Methods: A total of 377 Romanian subjects were included in this study: 144 patients with sporadic colorectal cancer and 233 controls. Cytokine polymorphisms (IL-1B -31T > C, IL-4R -3223C > T, IL-8 -251T > A, IL-10 -1082A > G, and TNF-A -308G > A) were genotyped by allelic discrimination TaqMan PCR assay with specific probes.
Results: A significant association was observed for IL-10 -1082A > G polymorphism, the subjects carrying AG genotype were at a lower risk for CRC (OR 0.63, 95% CI: 0.40 - 0.98) when compared with the more frequent AA genotype.
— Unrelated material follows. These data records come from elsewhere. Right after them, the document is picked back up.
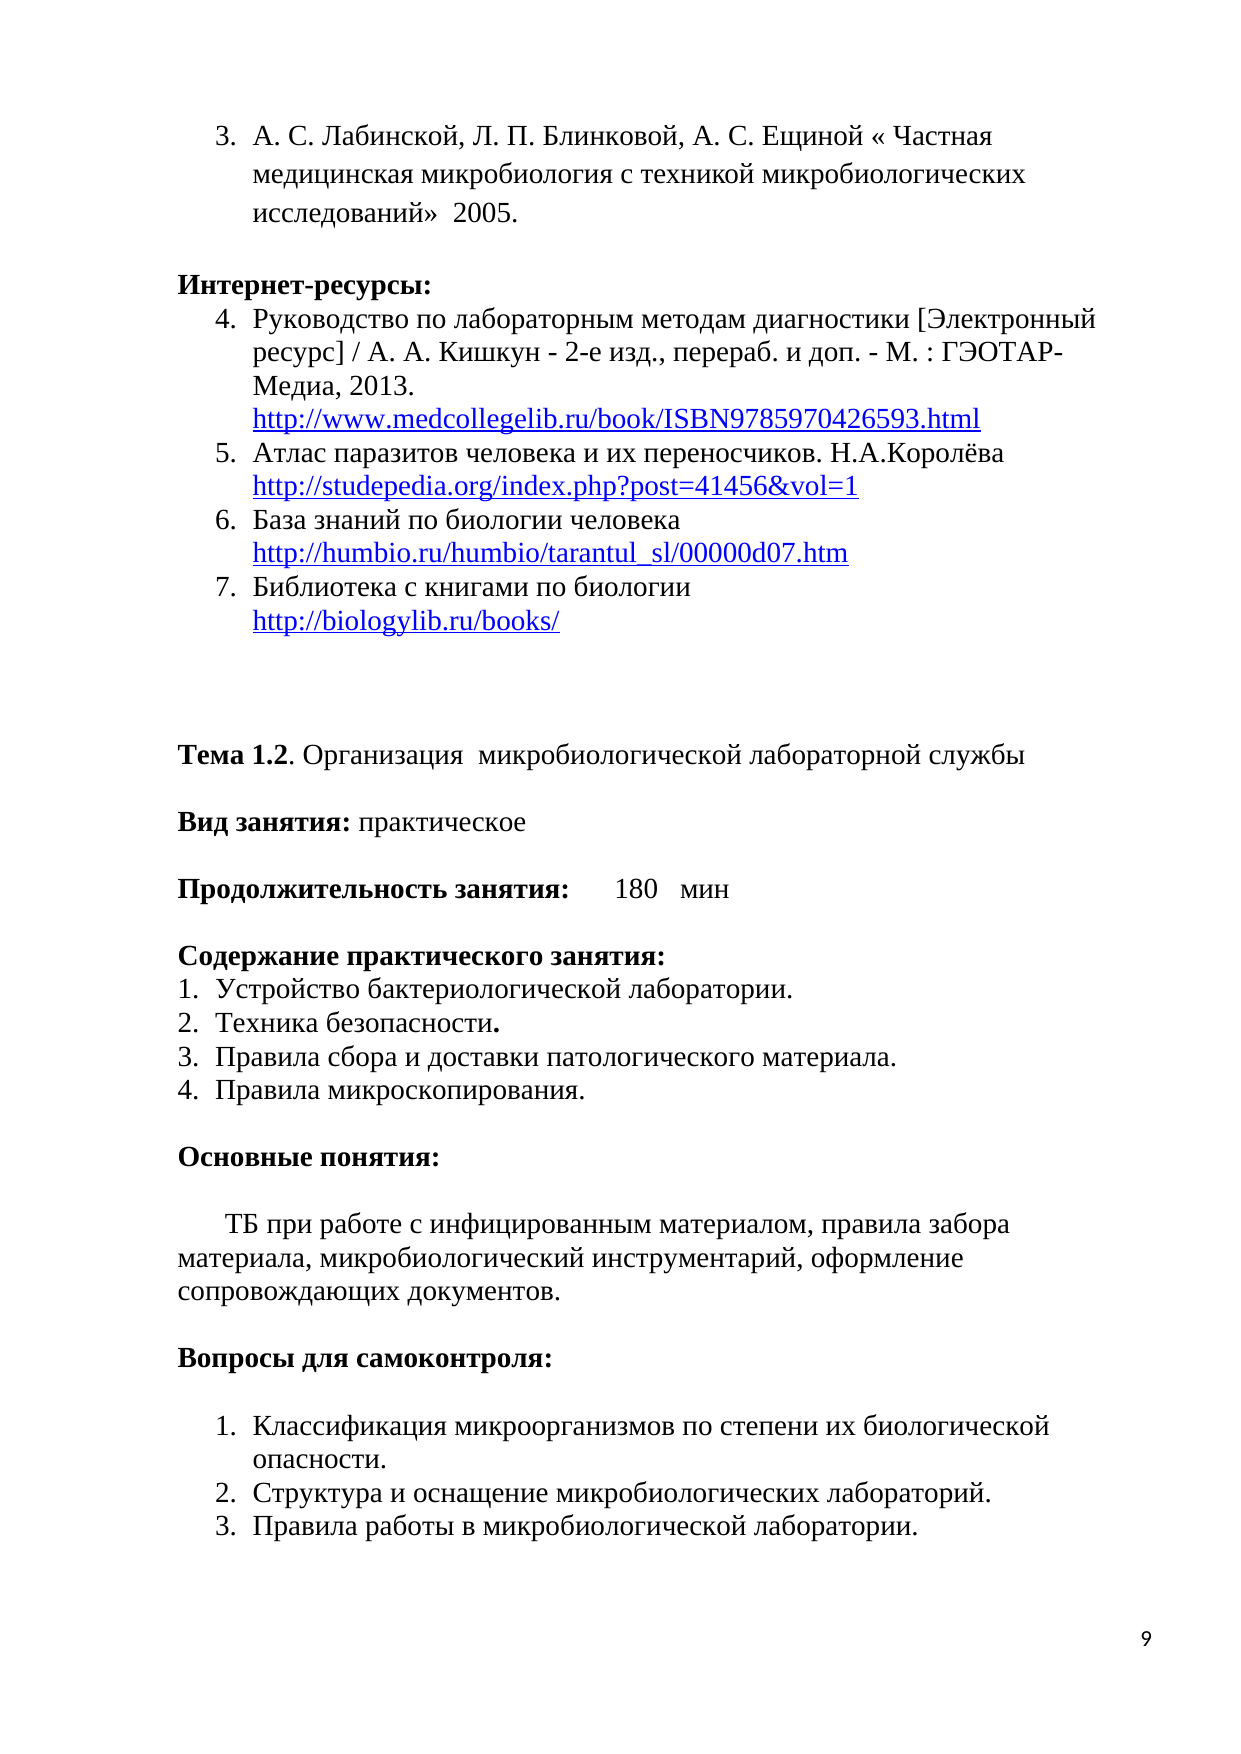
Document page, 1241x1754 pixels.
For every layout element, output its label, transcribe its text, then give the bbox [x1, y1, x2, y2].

text Основные понятия: [177, 1139, 1152, 1173]
text Вид занятия: практическое [177, 804, 1152, 837]
text Содержание практического занятия: [177, 938, 1152, 972]
list Библиотека с книгами по биологии [215, 569, 1152, 603]
text http://studepedia.org/index.php?post=41456&vol=1 [252, 468, 1152, 502]
list Правила микроскопирования. [177, 1072, 1152, 1106]
text http://biologylib.ru/books/ [252, 603, 1152, 636]
text Вопросы для самоконтроля: [177, 1341, 1152, 1374]
list Правила сбора и доставки патологического материала. [177, 1039, 1152, 1072]
text ТБ при работе с инфицированным материалом, правила забора материала, микробиологический инструментарий, оформление сопровождающих документов. [177, 1206, 1152, 1307]
list Классификация микроорганизмов по степени их биологической опасности. [215, 1408, 1152, 1475]
text http://www.medcollegelib.ru/book/ISBN9785970426593.html [252, 401, 1152, 435]
text http://humbio.ru/humbio/tarantul_sl/00000d07.htm [252, 536, 1152, 569]
list А. С. Лабинской, Л. П. Блинковой, А. С. Ещиной « Частная медицинская микробиология с техникой микробиологических исследований» 2005. [215, 118, 1152, 229]
text Интернет-ресурсы: [177, 267, 1152, 301]
list База знаний по биологии человека [215, 502, 1152, 536]
list Руководство по лабораторным методам диагностики [Электронный ресурс] / А. А. Кишкун - 2-е изд., перераб. и доп. - М. : ГЭОТАР-Медиа, 2013. [215, 301, 1152, 401]
list Структура и оснащение микробиологических лабораторий. [215, 1475, 1152, 1508]
list Правила работы в микробиологической лаборатории. [215, 1508, 1152, 1542]
text Продолжительность занятия: 180 мин [177, 871, 1152, 904]
list Техника безопасности. [177, 1005, 1152, 1039]
list Устройство бактериологической лаборатории. [177, 972, 1152, 1005]
text Тема 1.2. Организация микробиологической лабораторной службы [177, 737, 1152, 770]
list Атлас паразитов человека и их переносчиков. Н.А.Королёва [215, 435, 1152, 468]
Furthermore, in a dominant model the carriers of G allele were protected against CRC (OR 0.64, 95% CI: 0.42 - 0.97). In a stratified analysis the only association between CRC and cytokine polymorphisms was found for carriers of IL-10 -1082G allele and was restricted to poorly differentiated cases (OR 0.36, 95% CI: 0.16 - 0.81). No association was observed for the remaining polymorphisms and CRC risk.
Conclusions: This study shows that IL-10 -1082A > G polymorphism may influence CRC risk, the carriers of G allele being protected against CRC in the Romanian population.